= Task objective =
Reproduce each line of the material exactly, minus any picture.

= Data listing =
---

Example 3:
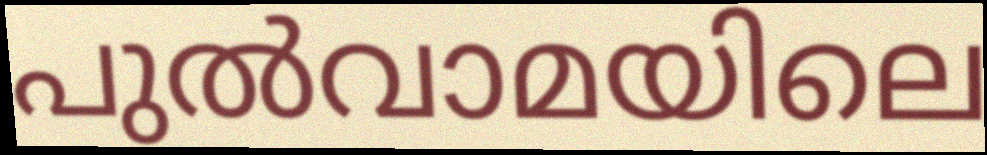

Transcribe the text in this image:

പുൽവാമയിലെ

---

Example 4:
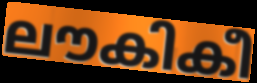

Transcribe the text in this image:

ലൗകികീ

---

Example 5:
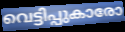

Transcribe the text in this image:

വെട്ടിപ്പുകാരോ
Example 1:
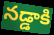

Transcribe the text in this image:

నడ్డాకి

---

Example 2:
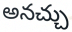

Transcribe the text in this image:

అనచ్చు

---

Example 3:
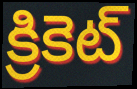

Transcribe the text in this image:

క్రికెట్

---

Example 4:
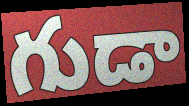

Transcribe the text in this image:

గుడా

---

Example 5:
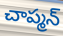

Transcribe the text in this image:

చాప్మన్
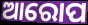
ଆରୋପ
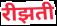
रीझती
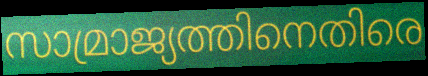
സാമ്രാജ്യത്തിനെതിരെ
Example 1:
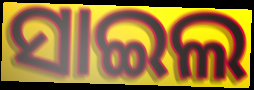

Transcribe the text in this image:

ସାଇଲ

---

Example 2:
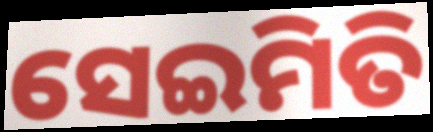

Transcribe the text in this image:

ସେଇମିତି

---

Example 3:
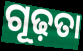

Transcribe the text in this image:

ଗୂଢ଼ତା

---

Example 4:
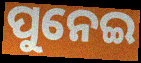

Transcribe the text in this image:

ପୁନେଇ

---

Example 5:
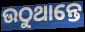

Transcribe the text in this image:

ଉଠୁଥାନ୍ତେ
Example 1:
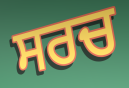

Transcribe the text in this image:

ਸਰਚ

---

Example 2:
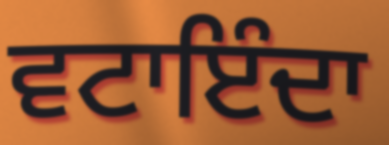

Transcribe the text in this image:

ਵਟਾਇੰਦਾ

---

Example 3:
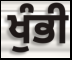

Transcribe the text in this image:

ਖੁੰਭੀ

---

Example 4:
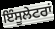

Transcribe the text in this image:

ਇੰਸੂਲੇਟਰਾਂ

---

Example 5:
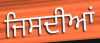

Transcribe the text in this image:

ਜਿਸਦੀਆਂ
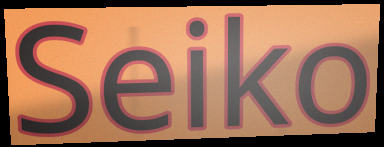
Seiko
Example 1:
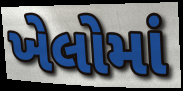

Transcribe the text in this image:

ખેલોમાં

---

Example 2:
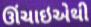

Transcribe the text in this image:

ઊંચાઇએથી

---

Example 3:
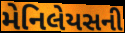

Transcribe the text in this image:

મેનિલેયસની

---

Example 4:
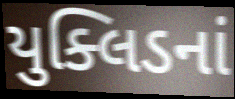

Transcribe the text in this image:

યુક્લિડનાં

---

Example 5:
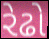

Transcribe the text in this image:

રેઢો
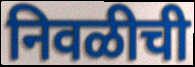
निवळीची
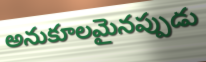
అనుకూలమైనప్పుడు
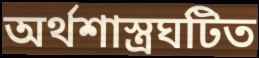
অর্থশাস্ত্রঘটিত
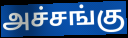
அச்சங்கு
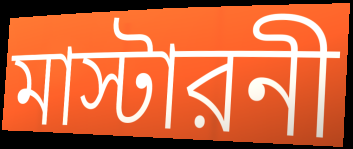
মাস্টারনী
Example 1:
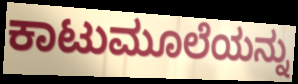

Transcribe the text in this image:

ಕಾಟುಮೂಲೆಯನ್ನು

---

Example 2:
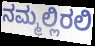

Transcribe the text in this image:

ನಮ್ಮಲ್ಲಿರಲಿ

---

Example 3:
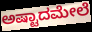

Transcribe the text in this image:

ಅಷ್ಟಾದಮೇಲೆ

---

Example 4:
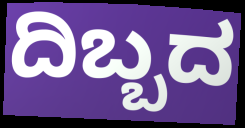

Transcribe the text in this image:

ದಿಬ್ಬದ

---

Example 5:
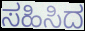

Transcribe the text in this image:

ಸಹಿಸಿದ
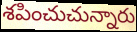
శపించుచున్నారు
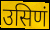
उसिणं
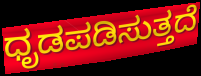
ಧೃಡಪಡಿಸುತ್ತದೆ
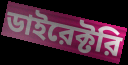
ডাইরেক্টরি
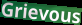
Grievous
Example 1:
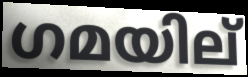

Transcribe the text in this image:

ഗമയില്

= Task solution =
---

Example 3:

Transcribe the text in this image:

പുൽവാമയിലെ

---

Example 4:

Transcribe the text in this image:

ലൗകികീ

---

Example 5:

Transcribe the text in this image:

വെട്ടിപ്പുകാരോ
Example 1:

Transcribe the text in this image:

నడ్డాకి

---

Example 2:

Transcribe the text in this image:

అనచ్చు

---

Example 3:

Transcribe the text in this image:

క్రికెట్

---

Example 4:

Transcribe the text in this image:

గుడా

---

Example 5:

Transcribe the text in this image:

చాప్మన్
ଆରୋପ
रीझती
സാമ്രാജ്യത്തിനെതിരെ
Example 1:

Transcribe the text in this image:

ସାଇଲ

---

Example 2:

Transcribe the text in this image:

ସେଇମିତି

---

Example 3:

Transcribe the text in this image:

ଗୂଢ଼ତା

---

Example 4:

Transcribe the text in this image:

ପୁନେଇ

---

Example 5:

Transcribe the text in this image:

ଉଠୁଥାନ୍ତେ
Example 1:

Transcribe the text in this image:

ਸਰਚ

---

Example 2:

Transcribe the text in this image:

ਵਟਾਇੰਦਾ

---

Example 3:

Transcribe the text in this image:

ਖੁੰਭੀ

---

Example 4:

Transcribe the text in this image:

ਇੰਸੂਲੇਟਰਾਂ

---

Example 5:

Transcribe the text in this image:

ਜਿਸਦੀਆਂ
Seiko
Example 1:

Transcribe the text in this image:

ખેલોમાં

---

Example 2:

Transcribe the text in this image:

ઊંચાઇએથી

---

Example 3:

Transcribe the text in this image:

મેનિલેયસની

---

Example 4:

Transcribe the text in this image:

યુક્લિડનાં

---

Example 5:

Transcribe the text in this image:

રેઢો
निवळीची
అనుకూలమైనప్పుడు
অর্থশাস্ত্রঘটিত
அச்சங்கு
মাস্টারনী
Example 1:

Transcribe the text in this image:

ಕಾಟುಮೂಲೆಯನ್ನು

---

Example 2:

Transcribe the text in this image:

ನಮ್ಮಲ್ಲಿರಲಿ

---

Example 3:

Transcribe the text in this image:

ಅಷ್ಟಾದಮೇಲೆ

---

Example 4:

Transcribe the text in this image:

ದಿಬ್ಬದ

---

Example 5:

Transcribe the text in this image:

ಸಹಿಸಿದ
శపించుచున్నారు
उसिणं
ಧೃಡಪಡಿಸುತ್ತದೆ
ডাইরেক্টরি
Grievous
Example 1:

Transcribe the text in this image:

ഗമയില്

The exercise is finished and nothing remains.